Deze ademnood van dichter wordende wolken, dit wijdvertakte
titanenwit van onbedroefde kinderogen is een buitensporige prijs.
| |
6
Lichtvoetigheid, het willen lopen over water - het samenvallen van
versnippering en gedachte, vliegfantasieën die er op uit zijn zelf
heer en vernietiger te worden van het kruid met de naam
‘als grijsaard wordt de mens weer jong’, voorstellingen
die zowel omarmen als een aanval op onze manier van leven zijn, op
alles waarin wij geloven. Voel dat leer op je huid.
| |
| |
| |
7
Zie je dat streepje plankenvloer? Het is van jou,
dit oude handwerk heeft je lief, zie hoe het
jouw voeten merkt, zij die nog zacht en vurig zijn,
nog van eelt ontbloot. Ogenschijnlijk maar
prikken zij op hun gevoel de weg, zweven ze als muggen,
deze lichtwerken die bogen op hemelse rechtvaardigheid.
| |
8
Zo stoot je je voet of nageslacht niet,
word je gespaard als als het gaat om een of andere splinter.
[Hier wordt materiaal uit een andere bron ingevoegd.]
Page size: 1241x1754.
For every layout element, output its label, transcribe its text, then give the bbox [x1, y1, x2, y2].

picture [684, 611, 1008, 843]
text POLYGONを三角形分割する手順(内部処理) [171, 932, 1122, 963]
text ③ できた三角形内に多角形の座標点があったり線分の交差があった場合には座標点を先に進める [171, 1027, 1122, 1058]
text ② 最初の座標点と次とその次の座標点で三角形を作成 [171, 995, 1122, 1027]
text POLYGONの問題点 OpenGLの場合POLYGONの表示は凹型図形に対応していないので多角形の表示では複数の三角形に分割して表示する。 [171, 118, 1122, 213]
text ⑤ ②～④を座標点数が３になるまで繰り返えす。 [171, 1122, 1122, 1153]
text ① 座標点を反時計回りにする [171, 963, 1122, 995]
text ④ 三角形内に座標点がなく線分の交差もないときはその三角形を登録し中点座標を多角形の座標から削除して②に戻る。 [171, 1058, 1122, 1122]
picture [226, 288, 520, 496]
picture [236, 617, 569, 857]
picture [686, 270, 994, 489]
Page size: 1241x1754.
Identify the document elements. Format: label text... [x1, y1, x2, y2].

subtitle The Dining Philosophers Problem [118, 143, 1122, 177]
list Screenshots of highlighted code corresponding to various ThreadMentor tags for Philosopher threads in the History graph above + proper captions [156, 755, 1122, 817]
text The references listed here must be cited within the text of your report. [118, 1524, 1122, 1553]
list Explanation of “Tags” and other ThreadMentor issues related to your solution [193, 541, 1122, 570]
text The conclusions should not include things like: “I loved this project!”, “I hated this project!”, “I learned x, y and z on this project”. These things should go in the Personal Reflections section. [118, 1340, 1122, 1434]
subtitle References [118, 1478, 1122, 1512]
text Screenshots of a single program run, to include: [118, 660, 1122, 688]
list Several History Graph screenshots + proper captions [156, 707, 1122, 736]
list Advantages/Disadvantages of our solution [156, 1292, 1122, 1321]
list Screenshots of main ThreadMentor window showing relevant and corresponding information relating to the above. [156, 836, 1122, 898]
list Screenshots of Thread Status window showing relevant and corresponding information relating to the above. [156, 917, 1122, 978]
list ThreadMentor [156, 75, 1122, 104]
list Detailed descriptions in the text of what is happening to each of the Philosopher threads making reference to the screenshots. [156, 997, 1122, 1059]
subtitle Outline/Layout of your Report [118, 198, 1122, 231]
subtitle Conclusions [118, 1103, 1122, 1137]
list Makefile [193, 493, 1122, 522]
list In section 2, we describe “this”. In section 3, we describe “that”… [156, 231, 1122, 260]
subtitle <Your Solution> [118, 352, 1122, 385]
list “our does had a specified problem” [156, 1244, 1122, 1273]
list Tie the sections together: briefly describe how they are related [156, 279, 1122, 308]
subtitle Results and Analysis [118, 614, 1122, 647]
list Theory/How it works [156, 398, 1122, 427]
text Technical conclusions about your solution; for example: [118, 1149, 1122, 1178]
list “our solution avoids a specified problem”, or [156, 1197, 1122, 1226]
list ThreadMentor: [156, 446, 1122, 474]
Maar wee de beul die hier de balk niet voelt,
hem zal ik alsnog tot in de ziel raken.
Lieg gerust als je wilt weten wat bedrog betekent,
dit dichtersbrood dat doden wekt en wegen weg maakt.
| |
| |
| |
9
Der Tod ist kein Ereignis des Lebens. Den Tod erlebt man nicht,
wat zul je je dan druk maken als je weer eens in de
ondergrondse wordt beroofd? Laat ze toch gaar koken in hun goud,
laat ze die laatste dolgedraaide dakloze, ja die met dat
lekkere kontje, ook maar verkrachten. Ik heb er geen
boodschap aan, trouwens wie het laatst lacht smeert het best.
| |
10
Omdat je ook de onderstellen van je boekenkasten leest,
spel ik nog een keer psalm 37, en wel vers 9.
Houd je ver van het boze en doe het goede, maar vertel me
dan uit welk hout jouw nieuwslezer is gebouwd dat zij
bijna neerstort als er weer zo'n wereldverbeteraar opstaat
die het heeft over vrije tijd en volle boekenkasten?
| |
| |
| |
11
Uit alles spreekt het avontuur dat wij beweging noemen,
want met welke voortvarendheid ook het vlees voor de val komt,
op welke valwinden we ook met het boze de draak steken:
in de nabijgelegen velden wacht de wolf uit ons kinderboek.
Hij zocht je nog, maar je wist wel beter,
‘Ja weg was-tic’, zeg je dan met grote ogen.
| |
12
Kies je het luchtruim dan zul je moeten doorslikken
om op de achtergrond weer langzaam zijn stem
op te kunnen pikken, maar misschien bloeit dit ver en
verwijderd geluid nog wel moeilijker op de grond van een thuis
waar het nooit rustig wordt; het bekende onbekende en daar het
intieme van, wie zal me zeggen waar dat ligt?